◆ Check your understanding:
a: In the ScanGear manga-scanning tutorial, what is the reader told to do with any setting that says auto?
b: Duplicate the passage of the ScanGear tutorial starting with "You don't have" and going on through "that says auto.".
c: Go on with the ScanGear manga-scanning tutorial from the point where it stops.

◆ Selected text:
──────────────────────────────

A little tutorial on how to use Canon's ScanGear for scanning manga

(Or, well, a little demonstration of how I do it, anyway...)


Before we begin; Yes, I know Pastel is a silly romance/comedy. But I don't care, so there's no use in you being snobbish about that.
It's a good example of a cheap manga with not so terribly good paper, which is what I was after here.


Right, let's start with the settings common to all scans then...

The main settings:

You don't have to scan at 600dpi, especially not if you're low on memory. But I do that and then rotate before, if I resize to 300dpi, just to make sure everything stays nice and spiffy.



Disable everything on this page, and note the interesting button named Preferences.
That will lead you to here:

All things auto seem to be made for photos or text, not for manga. (Not very surprising, of course).
So disable anything that says auto.




Right, let's try a scan then, shall we?

Scan without any adjustment.

Not that bad, really. But the paper is apparently a bit thin, so the other side of the page is showing. That's not very nice, let's fix it.


Scan with black paper backing.

OK, it got a bit darker with a black paper on top instead of the grey scanner lid, but the images showing through are gone. So, now it's time to move on to the scan levels.

──────────────────────────────

(Stored data)
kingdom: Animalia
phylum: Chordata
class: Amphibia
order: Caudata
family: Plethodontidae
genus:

──────────────────────────────

◆ Answers to the tasks:
a: Disable it.

b:
You don't have to scan at 600dpi, especially not if you're low on memory. But I do that and then rotate before, if I resize to 300dpi, just to make sure everything stays nice and spiffy.



Disable everything on this page, and note the interesting button named Preferences.
That will lead you to here:

All things auto seem to be made for photos or text, not for manga. (Not very surprising, of course).
So disable anything that says auto.

c:
This is what they looked like in the unadjusted scan above:



If you want to be conservative, adjust the levels so that the black- and white-points are on or slightly outside the peaks seen in the histogram. It really depends on the style of the manga, sometimes some details in grey get lost if you level too much here.
(Oh, and that first black peak in the histogram is from the black paper, so ignore that.)

Scan with levels adjusted to peaks




Alright, not half bad. But it's still a bit too speckled for my taste, here and there. Plus I can see by comparing to the book that it's a little too dark.




The "final product"

There's still a bit of a shadow left along the top page edge, and a few specks of something unidentifiable here and there. But this is as far as I'm willing to go with levelling while scanning, anything more will have to be handled by the editor.

Note in the settings that the line going from the lowest level to the highest is slightly bent. The reason for this is either because the scanner itself makes pages too dark or because I use black paper backing. (I don't really care about the reason...)
Either way, it's to make the pages somewhat brighter, and is achieved by adjusting the mid-point.




OK, now you think it's over, right? Not quite yet, though.
The final thing to remember is that your scans should be consistent, i.e. they should all be the same brightness and whatnot, over the same book.

This is where these two buttons come in:

The one on the right is "save" and the one on the left is "load".

When you've tested a few pages and found a setting that works for all of them, save the settings. Save them under good names, if you call them 'settings1', 'settings2' and so on, a horrible Demon of Stupid File Naming will appear and devour you. (Well, not really, but I can always hope...)

And now we get to the part that annoys me to no end; You then have to load the settings every bloody time you've done a preview. The idiot at Canon who decided that's the way it should work should be hung, drawn and quartered, in my opinion.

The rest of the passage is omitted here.